Honda is the latest car company with plans to manufacture lithium-ion batteries in the U.S.
The automaker said Monday it is forming a joint venture with LG Energy Solutions to supply the North American market with “pouch type” batteries to power electric vehicles from its Honda and Acura brands. A location for the $4.4 billion factory has not been announced.
The joint venture, which is scheduled to begin by the end of the year subject to regulatory approval, aims to start construction in early 2023 and the mass production of advanced lithium-ion battery cells by the end of 2025.
“Honda is committed to the local procurement of EV batteries which is a critical component of EVs,” Honda CEO and President Toshihiro Mibe said in a statement. “This initiative in the U.S. with LGES, the leading global battery manufacturer, will be part of such a Honda approach.”
The $40 billion in tax credits included in the Inflation Reduction Act passed by Congress this month seems to have accelerated the automotive industry’s dash to bring battery manufacturing onshore. Establishing a robust domestic supply chain will ultimately help electric vehicle manufacturers control costs and reduce dependence on foreign infrastructure and materials.
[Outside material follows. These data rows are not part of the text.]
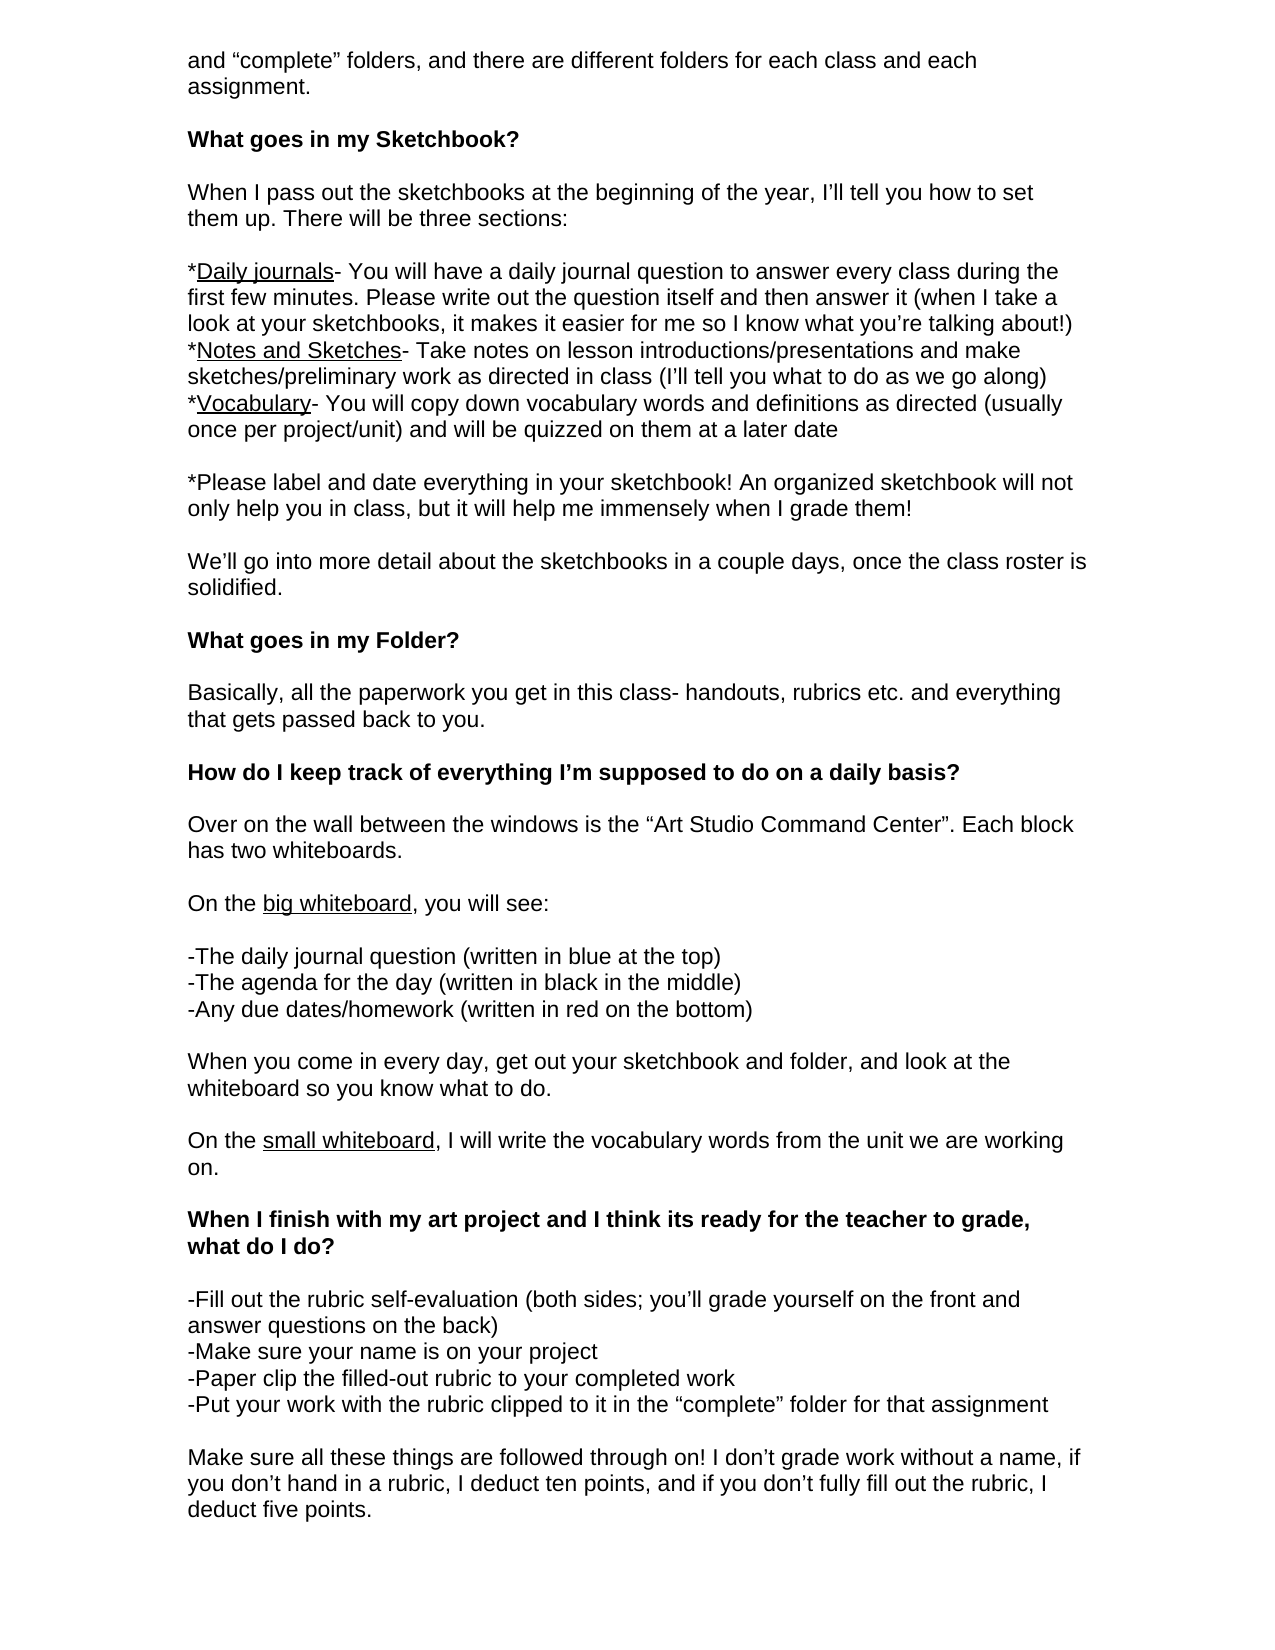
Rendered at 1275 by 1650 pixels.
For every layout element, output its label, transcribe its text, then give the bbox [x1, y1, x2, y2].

text On the big whiteboard, you will see: [187, 890, 1087, 917]
text -The agenda for the day (written in black in the middle) [187, 969, 1087, 996]
text How do I keep track of everything I’m supposed to do on a daily basis? [187, 758, 1087, 785]
text -Put your work with the rubric clipped to it in the “complete” folder for that assignment [187, 1391, 1087, 1417]
text -Make sure your name is on your project [187, 1338, 1087, 1364]
text On the small whiteboard, I will write the vocabulary words from the unit we are working on. [187, 1127, 1087, 1180]
text When I pass out the sketchbooks at the beginning of the year, I’ll tell you how to set them up. There will be three sections: [187, 179, 1087, 231]
text *Daily journals- You will have a daily journal question to answer every class during the first few minutes. Please write out the question itself and then answer it (when I take a look at your sketchbooks, it makes it easier for me so I know what you’re talking about!) [187, 258, 1087, 337]
text -Any due dates/homework (written in red on the bottom) [187, 996, 1087, 1022]
text -The daily journal question (written in blue at the top) [187, 943, 1087, 969]
text What goes in my Sketchbook? [187, 126, 1087, 152]
text Over on the wall between the windows is the “Art Studio Command Center”. Each block has two whiteboards. [187, 811, 1087, 864]
text We’ll go into more detail about the sketchbooks in a couple days, once the class roster is solidified. [187, 548, 1087, 600]
text When you come in every day, get out your sketchbook and folder, and look at the whiteboard so you know what to do. [187, 1048, 1087, 1101]
text -Paper clip the filled-out rubric to your completed work [187, 1364, 1087, 1391]
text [187, 47, 1087, 99]
text *Please label and date everything in your sketchbook! An organized sketchbook will not only help you in class, but it will help me immensely when I grade them! [187, 468, 1087, 521]
text -Fill out the rubric self-evaluation (both sides; you’ll grade yourself on the front and answer questions on the back) [187, 1286, 1087, 1338]
text What goes in my Folder? [187, 627, 1087, 653]
text When I finish with my art project and I think its ready for the teacher to grade, what do I do? [187, 1206, 1087, 1259]
text Make sure all these things are followed through on! I don’t grade work without a name, if you don’t hand in a rubric, I deduct ten points, and if you don’t fully fill out the rubric, I deduct five points. [187, 1444, 1087, 1523]
text Basically, all the paperwork you get in this class- handouts, rubrics etc. and everything that gets passed back to you. [187, 679, 1087, 732]
text *Notes and Sketches- Take notes on lesson introductions/presentations and make sketches/preliminary work as directed in class (I’ll tell you what to do as we go along) [187, 337, 1087, 389]
text *Vocabulary- You will copy down vocabulary words and definitions as directed (usually once per project/unit) and will be quizzed on them at a later date [187, 389, 1087, 442]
On Friday, The Wall Street Journal reported that Panasonic is eyeing Oklahoma as the site for a lithium-ion battery plant that would supply Tesla with high-capacity batteries. That’s in addition to plans the Japanese electronics maker unveiled last month for a $4 billion plant in Kansas. Officials said it will be one of the largest lithium-ion battery factories in the world and the largest-ever economic development project in Kansas.
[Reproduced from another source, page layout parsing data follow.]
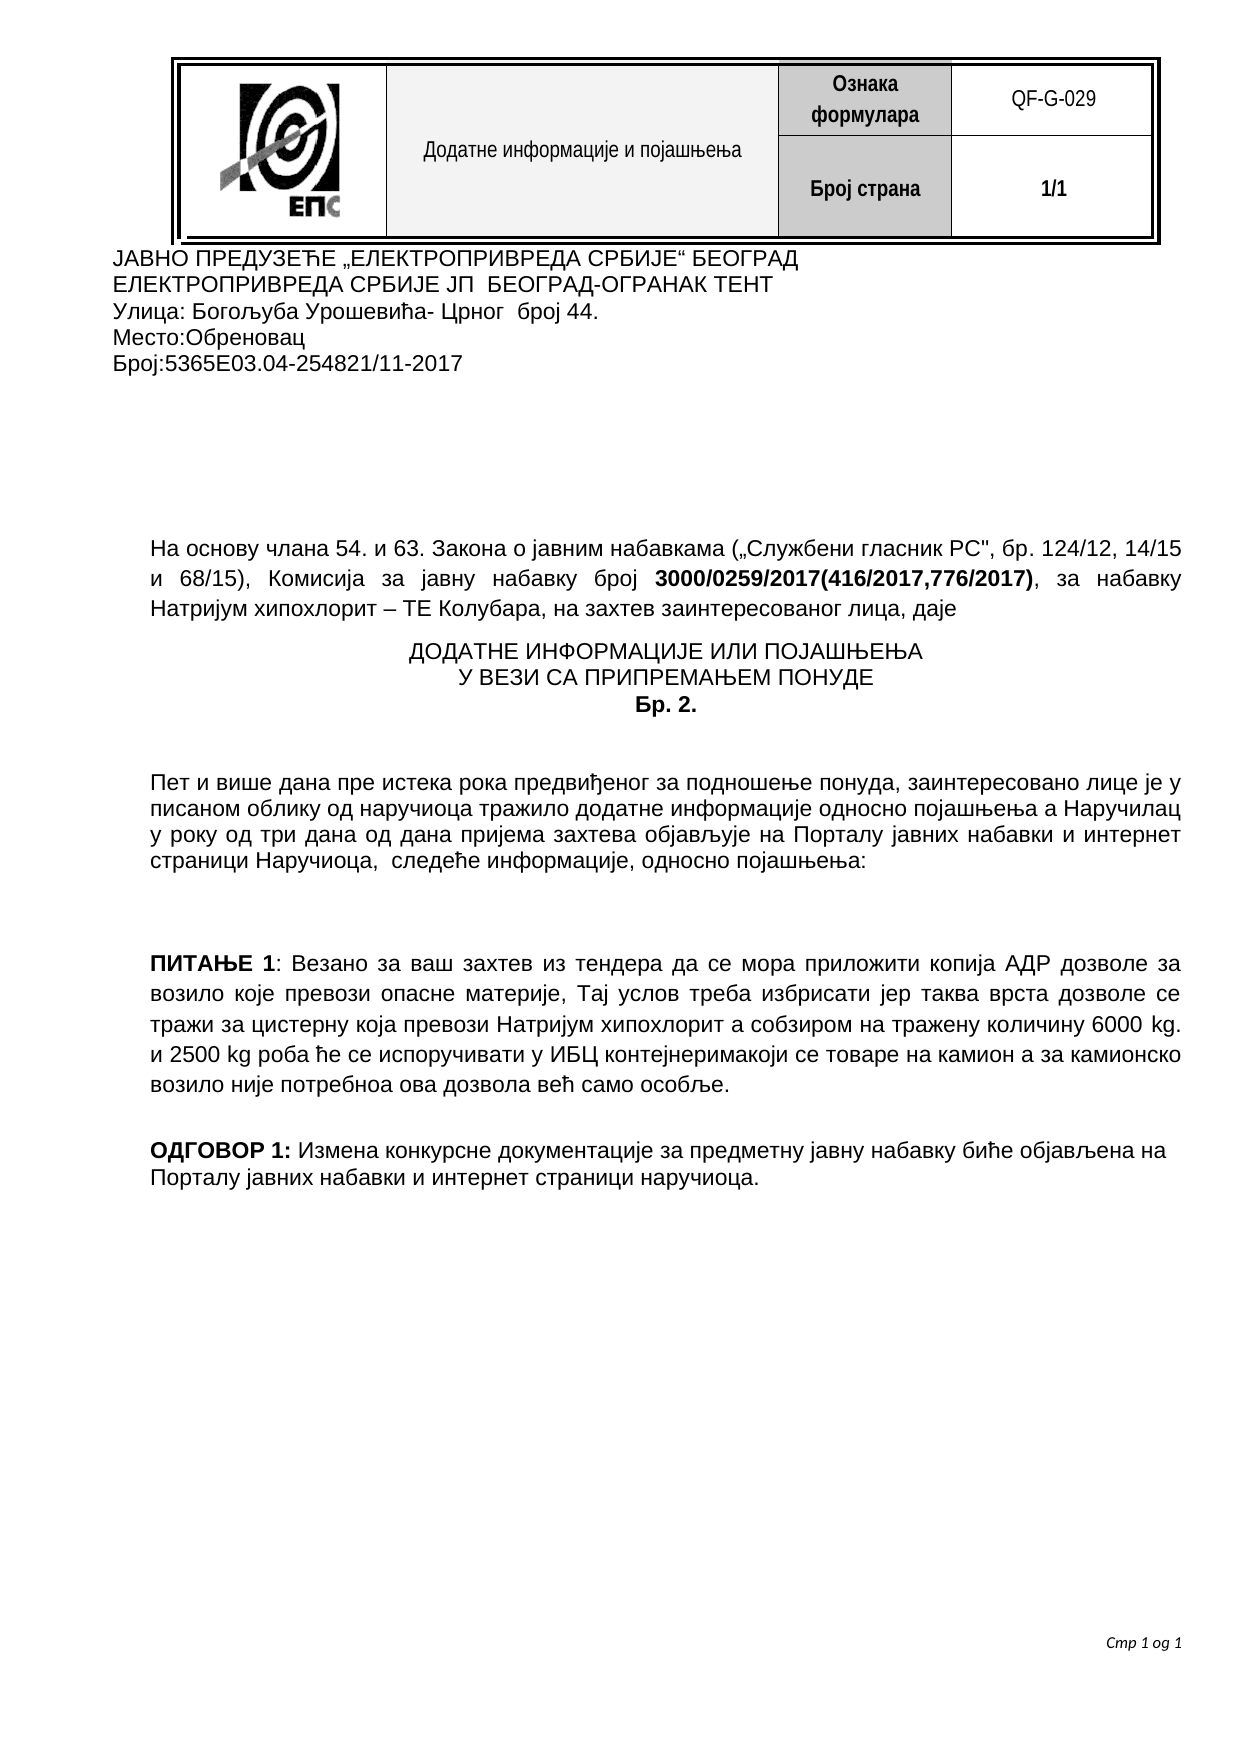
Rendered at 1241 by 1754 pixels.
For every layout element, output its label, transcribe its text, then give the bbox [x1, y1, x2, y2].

text ПИТАЊЕ 1: Везано за ваш захтев из тендера да се мора приложити копија АДР дозволе за возило које превози опасне материје, Тај услов треба избрисати јер таква врста дозволе се тражи за цистерну која превози Натријум хипохлорит а собзиром на тражену количину 6000 kg. и 2500 kg роба ће се испоручивати у ИБЦ контејнеримакоји се товаре на камион а за камионско возило није потребноа ова дозвола већ само особље. [150, 950, 1182, 1097]
text Место:Обреновац [112, 324, 1184, 350]
text Пет и више дана пре истека рока предвиђеног за подношење понуда, заинтересовано лице је у писаном облику од наручиоца тражило додатне информације односно појашњења а Наручилац у року од три дана од дана пријема захтева објављује на Порталу јавних набавки и интернет страници Наручиоца, следеће информације, односно појашњења: [150, 768, 1182, 874]
text Бр. 2. [150, 691, 1182, 717]
text У ВЕЗИ СА ПРИПРЕМАЊЕМ ПОНУДЕ [150, 664, 1182, 691]
text ОДГОВОР 1: Измена конкурсне документације за предметну јавну набавку биће објављена на Порталу јавних набавки и интернет страници наручиоца. [150, 1137, 1182, 1190]
text ЈАВНО ПРЕДУЗЕЋЕ „ЕЛЕКТРОПРИВРЕДА СРБИЈЕ“ БЕОГРАД [112, 180, 1184, 271]
text ЕЛЕКТРОПРИВРЕДА СРБИЈЕ ЈП БЕОГРАД-ОГРАНАК ТЕНТ [112, 271, 1184, 298]
text ДОДАТНЕ ИНФОРМАЦИЈЕ ИЛИ ПОЈАШЊЕЊА [150, 638, 1182, 664]
text Број:5365E03.04-254821/11-2017 [112, 350, 1184, 377]
text Улица: Богољуба Урошевића- Црног број 44. [112, 298, 1182, 324]
text На основу члана 54. и 63. Закона о јавним набавкама („Службeни глaсник РС", бр. 124/12, 14/15 и 68/15), Комисија за јавну набавку број 3000/0259/2017(416/2017,776/2017), за набавку Натријум хипохлорит – ТЕ Колубара, на захтев заинтересованог лица, даје [150, 535, 1182, 622]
Georgia has been especially aggressive in recruitment efforts to establish a battery ecosystem. The State awarded Rivian $1.5 billion in incentives – its largest-ever package – to build a 2,000-acre plant east of Atlanta. Hyundai’s $5.5 billion new EV plant and battery manufacturing facility outside of Savannah represents the largest economic development deal recruited by Georgia.
Toyota plans to open its first U.S. battery factory — a $1.3 billion plant near Greensboro, North Carolina —in 2025. Canoo, which moved its headquarters to Bentonville, Arkansas, has plans to build an EV factory in Oklahoma.